Uscito dalla facoltà con un pizzico di orgoglio (lo ammetto, temevo proprio di non farcela!) mi avvio verso il Duomo, percorrendo i viali gremiti di gente.
“Ti ricordo fra un’ora al bar di Peppe per parlare di Ibiza”. Luca con un suo sms mi riporta immediatamente alla realtà: quest’anno niente vacanza con gli amici. Nonostante una settimana di litigio con i miei non sono riuscito a convincerli.
Cos’è cambiato quest’anno rispetto agli altri anni? La ditta che produce ceramiche in cui lavorano i miei è in difficoltà. Una buona metà degli operai è in cassa integrazione da mesi mentre adesso lo stesso destino tocca anche al mio papà e al resto degli impiegati. I miei sono arrivati in Brianza una ventina di anni fa, quando hanno lasciato il loro paese natale per venire a sbarcare il lunario qui.
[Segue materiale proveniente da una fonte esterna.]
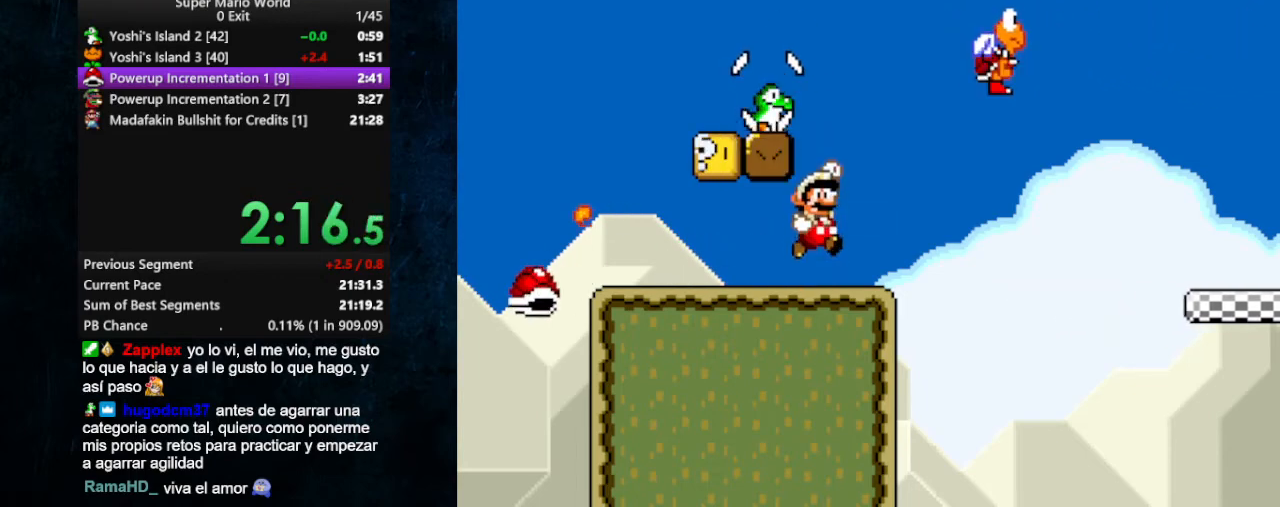
{"buttons": ["B", "Y", "DPAD_LEFT"], "events": []}
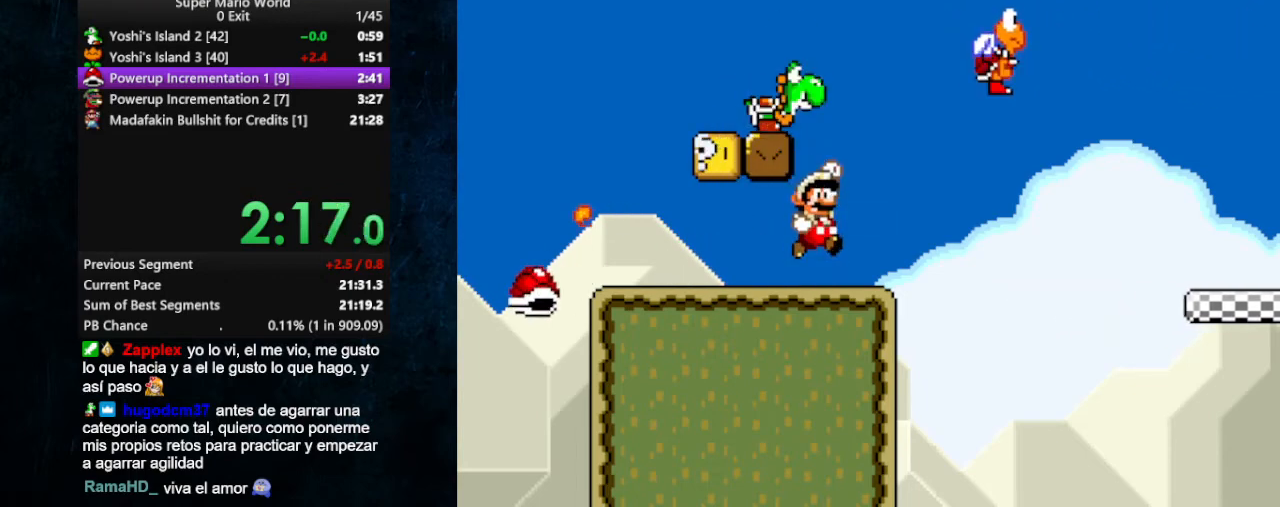
{"buttons": ["B", "Y", "DPAD_LEFT"], "events": []}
Qualche tempo fa, reduce di un esame andato bene, sono entrato tutto trionfante a casa, convinto che il buon risultato avrebbe aiutato le trattative per il viaggio. E invece no.
“Mi dispiace, ma dobbiamo cercare di stringere la cinghia. Non sappiamo se in autunno io e tua madre avremo il lavoro o la cassa integrazione” disse mio padre, con la compostezza che lo ha sempre contraddistinto.
Negli anni passati la vacanza estiva me la pagavo io con dei lavoretti saltuari, ma quest’anno ho deciso che quel maledetto esame di diritto privato dovevo togliermelo e per far ciò non dovevo avere altra distrazione fisica o mentale. Che brutta estate che mi aspetta!
I miei amici sanno già che non potrò seguirli ad Ibiza, ma hanno deciso di incontrare anche me nella speranza illusoria di farmi cambiare idea. Mi fermo un attimo a pensare, davanti alle maestose guglie del Duomo. Mi verrebbe da entrare dentro e chiedere alla Madonna o a Sant’Ambrogio una soluzione risolutiva del problema. Ma poi penso che i Santi vadano scomodati per problemi peggiori, non per una vacanza con gli amici… e poi avranno molte richieste più gravi. E mentre i turisti stanno lì a scattare le foto al Duomo e alla Galleria, mi incammino verso la fermata della metro. Decido che di incontrare gli altri non se ne parla, almeno per oggi. E poi, ho a malapena 3 ore di sonno e non vedo l’ora di stendermi un po’ e non pensare a niente, diritto di famiglia e contratti inclusi.
È proprio vero che quando la meta non piace, il viaggio sembra più corto. Eccomi qua, in viaggio da sei ore e mezza. L’unico aspetto positivo è che perlomeno papà mi ha fatto guidare in autostrada. Abbiamo superato San Nicandro da poco. In questo punto la superstrada si fa leggermente tortuosa e davanti a me si apre uno scenario che non ricordavo così incantevole. Sono le cime del Gargano, non altissime, che pian piano si adagiano verso il Lago, accompagnate dalle colline piene di ulivi che il vento scuote e piega a suo piacimento. È Favonio secondo la puntualizzazione di mio padre, che con questo vento caldo ci è cresciuto. Gli alberi quindi si muovono quasi in una danza di accoglienza, mentre sullo sfondo la vista dell’azzurro del cielo che si riflette sul lago e poi sul mare, divisi solo da una linea verde, toglie il fiato.
Arriviamo a Cagnano Varano al tramonto. Scarichiamo i bagagli e tutto sudato mi fermo un attimo sul balcone. Il vento sembra aver cambiato direzione. Ora è fresco e ristoratore e viene dalla montagna. La vista dal balcone è notevole: alla mia sinistra c’è il centro storico con le sue case arroccate sulla collina, davanti a me i monti e le valli verdeggianti, ai piedi di essi ci sono i binari della vecchia ferrovia.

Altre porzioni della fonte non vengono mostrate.